I predict that formal mentoring programs will become increasingly specialized, professionalized, and evidence-based in the years ahead. This is a positive development, particularly given that our field’s two most important barometers of success—the number of adults willing to serve as volunteer mentors and the effectiveness of these efforts—have not changed in the past decade. Indeed, despite the appeals of organizations, funding agencies, celebrities, researchers, and others, there appears to be a hard upper limit to the number of adults who are willing to give up their time in the service of a stranger—around 2.5 million or 1% of American adults (Raposa et al., in press). If we assume that some of the adults engage in group mentoring, we can roughly estimate that about 3.5 million (7%) or so of the 45.7 million American youth between the ages of 6 and 17 receive volunteer mentoring each year. Even if this percentage somehow doubled, we’d still be around 2% of adults. In other words, we’ll never span the elusive mentoring gap through recruitment efforts alone. So, in addition to continuing to encourage volunteerism and expanding approaches to natural mentoring, we need to double down on our efforts to get the most possible good out of those generous adults who are willing step forward.

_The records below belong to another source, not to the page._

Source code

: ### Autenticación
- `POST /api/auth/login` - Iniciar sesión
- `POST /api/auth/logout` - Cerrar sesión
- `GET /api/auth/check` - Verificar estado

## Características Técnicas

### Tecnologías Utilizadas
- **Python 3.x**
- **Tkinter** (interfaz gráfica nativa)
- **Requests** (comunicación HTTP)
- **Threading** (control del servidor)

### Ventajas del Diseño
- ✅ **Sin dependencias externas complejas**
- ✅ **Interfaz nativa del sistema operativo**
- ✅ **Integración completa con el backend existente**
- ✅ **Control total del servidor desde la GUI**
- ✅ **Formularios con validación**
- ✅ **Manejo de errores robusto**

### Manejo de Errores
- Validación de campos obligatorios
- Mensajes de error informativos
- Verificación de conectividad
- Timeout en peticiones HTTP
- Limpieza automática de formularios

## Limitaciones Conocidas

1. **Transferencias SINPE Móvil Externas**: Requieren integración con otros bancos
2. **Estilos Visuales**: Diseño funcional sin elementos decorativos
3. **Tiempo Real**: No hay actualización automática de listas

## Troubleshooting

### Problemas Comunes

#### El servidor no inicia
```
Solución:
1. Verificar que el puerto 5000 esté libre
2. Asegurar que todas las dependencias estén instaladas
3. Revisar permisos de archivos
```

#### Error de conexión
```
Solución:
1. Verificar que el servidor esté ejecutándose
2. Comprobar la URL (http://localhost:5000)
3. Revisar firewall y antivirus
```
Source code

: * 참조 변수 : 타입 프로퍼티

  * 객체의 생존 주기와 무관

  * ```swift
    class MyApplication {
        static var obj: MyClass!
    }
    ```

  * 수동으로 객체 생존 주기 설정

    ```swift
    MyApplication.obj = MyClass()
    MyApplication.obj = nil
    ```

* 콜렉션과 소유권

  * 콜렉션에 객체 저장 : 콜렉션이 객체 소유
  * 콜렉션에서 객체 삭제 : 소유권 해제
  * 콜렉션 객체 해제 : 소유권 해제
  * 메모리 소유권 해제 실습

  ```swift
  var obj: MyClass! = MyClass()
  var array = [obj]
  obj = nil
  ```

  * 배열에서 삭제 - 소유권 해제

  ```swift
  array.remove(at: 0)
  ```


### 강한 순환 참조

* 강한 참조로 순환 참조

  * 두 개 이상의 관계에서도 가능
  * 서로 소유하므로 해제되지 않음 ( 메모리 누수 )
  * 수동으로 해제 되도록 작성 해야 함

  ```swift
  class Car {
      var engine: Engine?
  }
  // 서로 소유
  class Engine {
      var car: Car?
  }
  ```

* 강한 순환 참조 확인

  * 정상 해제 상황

And here’s where we need to take another look at the data. In particular, our recent, comprehensive meta-analysis of youth mentoring programs (Raposa et al., in preparation), like the comprehensive meta-analyses that preceded it (DuBois et al., 2011, DuBois et al., 2002), suggests that the effects of mentoring have hit an upper limit as well. In particular, the overall effect size of mentoring remains at .21, which is indicative of a “small” effect according to common conventions (Cohen, 1988). Put differently, the average youth in a mentoring program scores about nine percentile points higher on indices of improvement than the average youth in the non-mentored control or comparison group (Cooper, 2010; DuBois et al., 2011). That’s not bad and, of course, there remains considerable variation across types of youth, mentors, and programs which helps us target and improve our efforts. But before we go too far into those weeds, we need to internalize the simple fact that the overall effectiveness of youth mentoring is stable despite the rapid growing base of research and evaluation findings in the field (Blakeslee & Keller, 2012). And, when we compare mentoring to other youth interventions, some of which require a relatively lighter investment in human and capital resources, we see that mentoring falls in the low to middle range of effectiveness (Gutman & Schoon, 2015).
This is not to say we should give up on volunteer mentoring programs. Far from it. But, if we’re going to improve that metric (and we most certainly can), we will have to become more disciplined in our approach and make better use of the opportunities that the 2.5 million volunteers present to us each year. And, since volunteer training is the most direct and efficient medium through which mentoring science is transferred into practice, evidence-based training is our best hope. Programs may pull from time-tested ideas, but few are evaluated against counterfactuals before they are disseminated. Such trainings may be more economical than expert trainings, but when the opportunity costs of under-realized volunteer and youth potential are factored in the calculus of such arguments break down. Psychologist John Wiesz and his colleagues made this point in their analysis of the effects of child and adolescent therapeutic approaches that were grounded in evidence (EB) versus therapist intuition (or what he called “usual care,” UC). The former had robust effects while the latter hovered around zero. And when he and his colleagues compared EB to UC head to head across 32 studies, they found that hat EB outperformed usual care. The average youth treated with an EB approaches was better off after treatment than 62% of youths who received UC. Evidence-trained therapists were more likely to use treatment manuals to use techniques that had shown efficacy. Mentoring researchers recently uncovered similar results in a study of mentors who were provided with expert versus usual care pre-match training. The former showed superior performance on a number of indicators (Kupersmidt et al., in press). And, why shouldn’t this be the case? We know that mental health professionals, teachers, home nurse-practitioners, Social Emotional Learning (SEL) practitioners, and others are all more effective when they follow carefully-stipulated evidence-based practice. Why should mentoring be any exception?
EB trainings can consistently impart the core competencies and raise the bar. And, as we move forward, there is also a need for EB trainings that are specialized to target populations, e.g., the Foster Healthy Futures Project (Taussig, 2015) among others. To accomplish this, mentoring experts need to move from a “what works” mentality to to one of “what works, for whom, and under what circumstances?” The National Mentoring Resource Center provides excellent direction in that regard. And all training, no matter how specific, should be carefully built on theory and evidence, rigorously evaluated, carefully reviewed, and then, and only then, widely disseminated. That’s how evidence makes its way into mentoring practice and that’s how program effectiveness improves.